Gambaran di Amerika Latin memiliki persamaan atas kondisi pada negara dunia ketiga, termasuk di Indonesia. Manusia Indonesia lebih tertarik dengan singgungan materiil semata. Menghabiskan waktu agar mengulas buku dan sastra jauh dari habitus. Ataukah, memang mereka sudah merasa nyaman dengan dinamika kondisi pada hari ini?

Sastrawan seperti Amarzan Ismail Hamid, hari ini begitu langka dalam guratannya untuk membela kaum tertindas. Amrzan menuliskan cerpen dan puisi berjudul “Boyolali,” menceritakan bagaimana petani direpresif dan ditembak mati atas nama imperialisme pada tahun 1964.

Mengenai perlawanan, Indonesia selalu bergulat demi mendapatkan sebuah kemerdekaan jati diri bangsa, sebagai bangsa merdeka. Onghokham (2009) menyampaikan bahwasanya sejak 1942, Indonesia selalu berada pada vivere pericolso, karena adanya dinamika sosial pelik seperti, inflasi perang saudara, konfrontasi dan singgungan Irian (papua), dsb.

Sastra sebagai pengingat atas dinamika yang sedang diamati. Sastra sebagai pemantik masyarakat Indonesia kini dan nanti dalam menelaah dinamika sosial yang terjadi. Ketika sastra dengan kenetralannya itu dipupuk terlalu lama, benih-benih nalar kritis akan tumpul dan dimenangkan oleh arus utama.

Penting sekali adanya sebuah keberpihakan dalam dunia sastra, untuk mewarnai dan menggambarkan bagaimana seharusnya bersikap atau bisa menjadi sebuah lahan dialektika. Begitu juga mengenai penyampaian Peter Steinfels, mengenai kemapanan semu patut untuk digubris kembali.

Konteks Peter untuk mengamati perihal neo-konservatisme, bagaimana kapitalisme dipahami sebagai pandangan paling final pada skala kontemporer hari ini. Tidak ada jalan lain, selain berjalan pada arus tersebut agar tak naif untuk mengkritik ataupun menentangnya.

Beberapa, acap kali mendidih kala neo-konservatisme ini mulai mengakar membuat tumpul nalar kritis masyarakat. Sastra sebagai pengingat menawarkan antitesa baik dari guratan fiksi ataupun opini masa melalui tulisan untuk ditawarkan di muka umum.

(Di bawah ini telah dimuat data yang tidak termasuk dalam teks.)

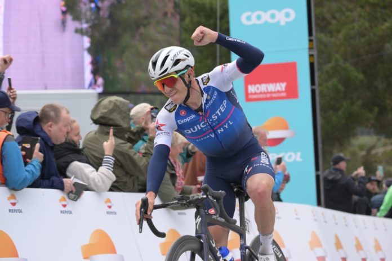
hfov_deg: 15.8
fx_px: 1415
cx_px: 196
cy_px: 130
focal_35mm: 130
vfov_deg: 10.5
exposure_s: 1/640
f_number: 5.6
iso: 1600
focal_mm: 130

Pernah ketika, Sutan Takdir Alsjahbana membebebarkan mengenai sastra itu harus menancapkan diksi-diksi berkaitan sains, agar manusia Indonesia bisa terbiasa untuk telaah perihal sains bagi kemajuan bangsanya. Sastra mampu menafsirkan melalui akal budi manusia untuk ditawarkan di tengah arus hidup manusia.

Kehidupan manusia begitu riuh dengan pilihan dan tanda untuk menafsirkan makan hidup mereka. Pencerahan dengan akal budi melalui tukar gagasan dalam sebuah Sastra, sebagai bahan bakar laku hidup.

Condorcet mengilhami pencerahan hidup manusia melalui sebuah seni guratan diksi (Baca:Sastra) manusia sebagai promosi pemahaman lebih jauh manusia tentang diri dan dunia, kemajuan moralitas dan keadilan sosial hidup manusia. Maka dari itu, mendorong menulis dari bocah atau menyadarkan kaum tua untuk menulis, sebagai penanda, bahwasanya sastra penting untuk pengingat. Sekian.